Per giungere a questi importanti traguardi dobbiamo, da una parte, uscire dall’illusione che il posto di lavoro fisso sia un diritto indiscutibile per tutti – sia nel pubblico che nel privato – e, dall’altra, fare leva sulla responsabilità di chi lavora, contenendo subito e riqualificando nel breve termine quelle sacche improduttive che si stanno rivelando come una falla che lo scafo, ahimè, non è più in grado di reggere.
Occorre dunque agire subito e con una strategia chiara, tenendo compresenti due fattori essenziali nella costruzione di un futuro che coinvolga tutte le componenti sociali del nostro Paese, chiamate a condividere e sostenere – nei fatti – una rotta capace di farci riprendere il largo. Da un lato, infatti, è decisivo individuare ciò che si può fare subito per alimentare una dinamicità necessaria per ripartire, usando rimorchiatori capaci di dare il primo abbrivio e farci allontanare un po’ dalle secche; dall’altro, tuttavia, è fondamentale che il traino provvisorio, consentito da iniziative di brevissimo termine, avvenga nella direzione giusta, capace, quindi, di riportarci al largo. Non tutte le iniziative sono infatti in grado di disincagliarci e restituirci in maniera stabile alla navigazione in pieno oceano. E poiché le energie da mettere in campo sono contingentate, un loro preciso utilizzo si rivelerà decisivo, costituendo anche un essenziale criterio di giudizio per valutare l’operato di chi sarà chiamato sulla tolda di comando. Occorre dunque non confondere i due piani – strategico e di breve – e, soprattutto, valutarne la coerenza intrinseca.

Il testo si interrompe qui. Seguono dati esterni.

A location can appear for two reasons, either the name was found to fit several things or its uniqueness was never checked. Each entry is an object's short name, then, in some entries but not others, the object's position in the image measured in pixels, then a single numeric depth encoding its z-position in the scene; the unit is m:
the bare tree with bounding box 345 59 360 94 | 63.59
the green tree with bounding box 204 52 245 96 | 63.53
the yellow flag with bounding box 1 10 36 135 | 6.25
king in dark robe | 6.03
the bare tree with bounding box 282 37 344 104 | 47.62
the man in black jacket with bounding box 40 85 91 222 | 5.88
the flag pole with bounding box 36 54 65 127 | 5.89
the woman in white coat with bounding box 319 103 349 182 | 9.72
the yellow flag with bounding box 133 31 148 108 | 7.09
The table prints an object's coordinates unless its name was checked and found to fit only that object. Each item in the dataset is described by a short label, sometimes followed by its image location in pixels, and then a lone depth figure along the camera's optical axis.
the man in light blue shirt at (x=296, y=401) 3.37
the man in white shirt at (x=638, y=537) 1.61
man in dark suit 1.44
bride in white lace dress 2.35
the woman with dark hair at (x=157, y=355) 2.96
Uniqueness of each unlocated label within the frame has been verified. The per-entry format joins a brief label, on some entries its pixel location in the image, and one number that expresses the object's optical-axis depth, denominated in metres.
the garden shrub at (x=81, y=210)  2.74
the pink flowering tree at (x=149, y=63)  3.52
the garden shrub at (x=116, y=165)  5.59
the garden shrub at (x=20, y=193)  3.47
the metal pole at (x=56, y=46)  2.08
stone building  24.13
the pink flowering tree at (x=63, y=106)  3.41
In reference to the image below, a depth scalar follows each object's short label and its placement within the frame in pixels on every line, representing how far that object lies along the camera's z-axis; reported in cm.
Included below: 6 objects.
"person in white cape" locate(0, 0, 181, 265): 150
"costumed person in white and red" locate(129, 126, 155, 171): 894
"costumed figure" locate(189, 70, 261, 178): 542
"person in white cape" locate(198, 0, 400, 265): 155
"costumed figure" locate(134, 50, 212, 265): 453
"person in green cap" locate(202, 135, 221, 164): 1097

Serve cioè una rotta, una direzione strategica: quella del lavoro strettamente ancorato alla produzione di valore, dove la produttività si pone come essenziale fattore di sviluppo, riduzione dei costi, maggior competitività, aumento degli stipendi e maggior benessere per tutti. Nel contempo sono necessari, subito, interventi di breve termine, come la riduzione del cuneo fiscale o la decisione di incentivare assunzioni, che possono alimentare immediatamente l’economia generale e quella delle persone coinvolte, ma che nel contempo devono sin dall’inizio avere una prospettiva di valore nel medio e lungo termine. Il tempo in cui scavare buche per poi riempirle poteva essere ritenuto utile per rilanciare la crescita, è finito per sempre: a meno che non si voglia contribuire ulteriormente ad allargare la già preoccupante falla, imbarcando altra acqua.

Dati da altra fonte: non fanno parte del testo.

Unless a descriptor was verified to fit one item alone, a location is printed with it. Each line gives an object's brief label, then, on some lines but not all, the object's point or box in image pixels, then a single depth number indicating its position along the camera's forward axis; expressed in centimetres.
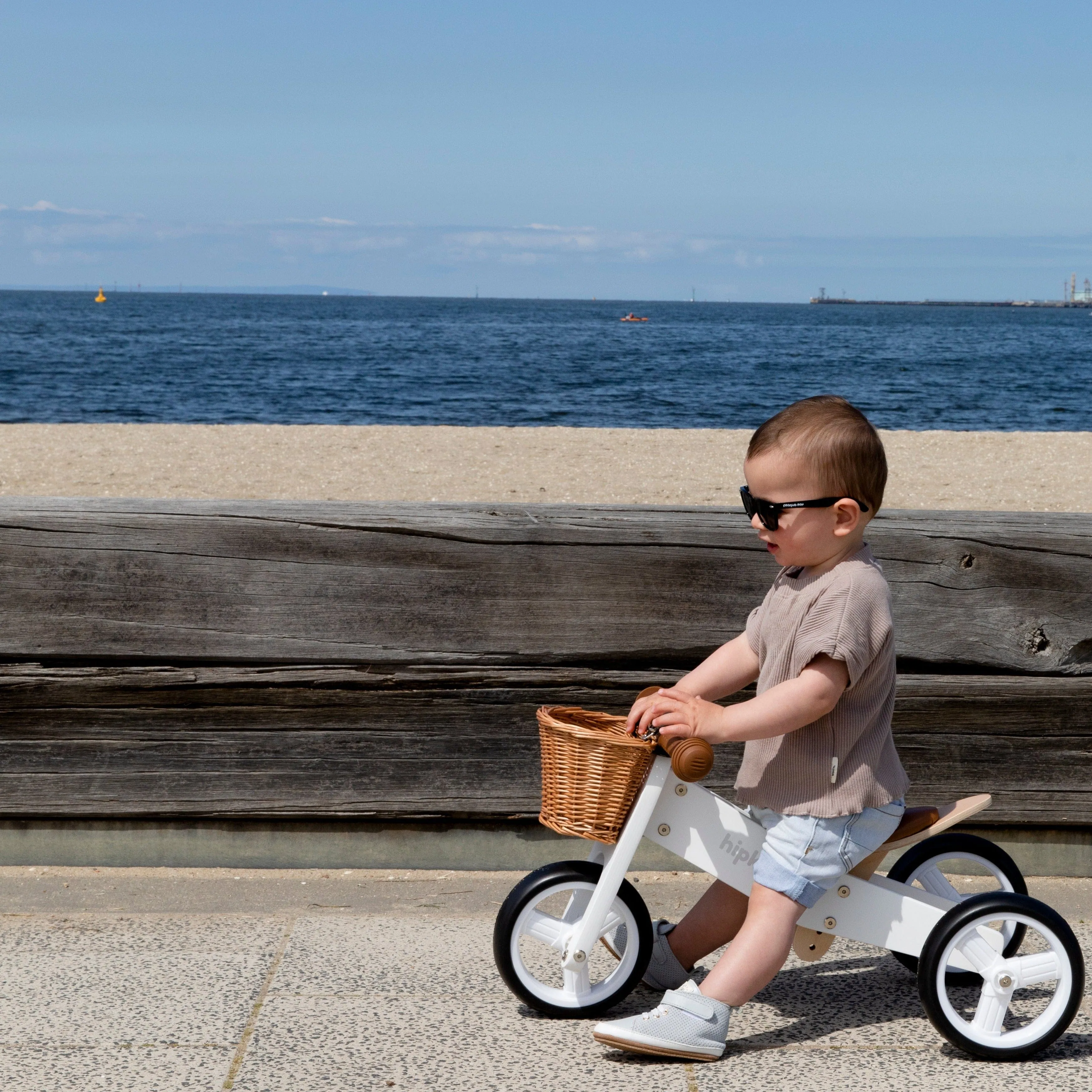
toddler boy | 230
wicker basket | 232
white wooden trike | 239
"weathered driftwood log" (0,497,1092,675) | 306
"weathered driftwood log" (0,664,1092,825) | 311
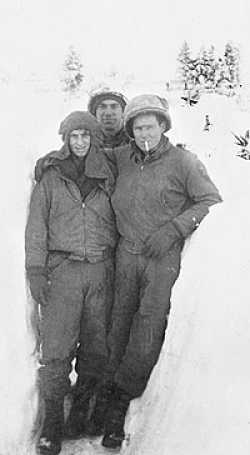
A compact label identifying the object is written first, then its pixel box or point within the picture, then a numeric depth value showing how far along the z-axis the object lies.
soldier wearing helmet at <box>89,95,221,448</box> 3.64
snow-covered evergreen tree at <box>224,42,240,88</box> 39.79
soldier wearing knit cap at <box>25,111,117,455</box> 3.65
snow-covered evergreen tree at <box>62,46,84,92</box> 39.98
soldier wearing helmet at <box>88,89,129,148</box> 4.47
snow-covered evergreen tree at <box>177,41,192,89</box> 38.19
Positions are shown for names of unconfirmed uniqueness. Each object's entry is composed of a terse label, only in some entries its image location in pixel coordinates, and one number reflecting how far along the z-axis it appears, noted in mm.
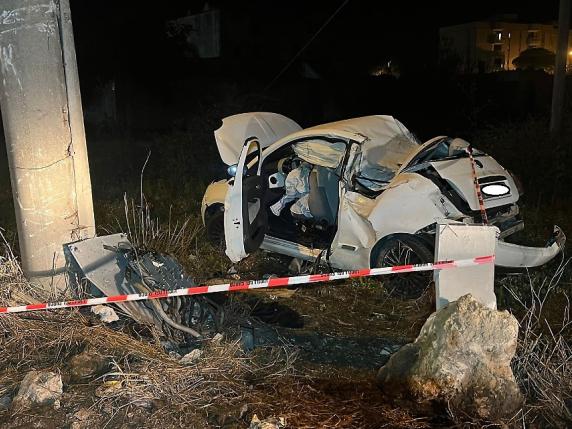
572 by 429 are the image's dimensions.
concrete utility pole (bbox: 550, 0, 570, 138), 10555
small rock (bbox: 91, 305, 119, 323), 4684
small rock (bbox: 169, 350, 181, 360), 4245
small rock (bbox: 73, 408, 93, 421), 3559
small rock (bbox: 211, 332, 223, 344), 4353
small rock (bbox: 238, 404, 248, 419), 3582
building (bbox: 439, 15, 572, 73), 42031
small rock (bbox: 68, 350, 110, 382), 4055
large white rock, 3557
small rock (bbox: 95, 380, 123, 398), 3677
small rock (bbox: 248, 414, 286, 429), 3318
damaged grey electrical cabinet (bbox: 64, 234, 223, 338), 4812
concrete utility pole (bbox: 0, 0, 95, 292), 4805
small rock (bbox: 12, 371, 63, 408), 3746
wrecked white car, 5668
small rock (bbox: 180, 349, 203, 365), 4066
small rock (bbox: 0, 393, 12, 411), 3796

“Avanti tutta”, allora: diamo forza ai motori dei rimorchiatori di cui disponiamo e riaccendiamo quelli del Paese. Mettiamo in acqua tutte le energie – umane, professionali, educative ed imprenditoriali – ancora in nostro possesso, nel modo più condiviso possibile. Sì, certo, tra le varie iniziative di breve che verranno individuate, è anche utile dare un “colpettino” alla nave con la riduzione del cuneo fiscale o, più in generale, con azioni di incentivazione delle assunzioni. Ma se vogliamo davvero recuperare il gap con la Germania – prendendo il largo anche oltre, e non solo sulle retribuzioni – occorre incentivare soprattutto gli ambiti di lavoro, gli strumenti legislativi e le buone pratiche che siano davvero in grado di aiutarci a ricostruire un’economia e un mercato del lavoro capace di generare valore aggiunto per tutti, restituendo finalmente ciascuno di noi a un compito preciso e realmente utile, nell’ambito di una rotta chiara e intrapresa con competenza e decisione. D’altra parte, come diceva Seneca: “Non esiste vento a favore per il marinaio che non sa dove andare”.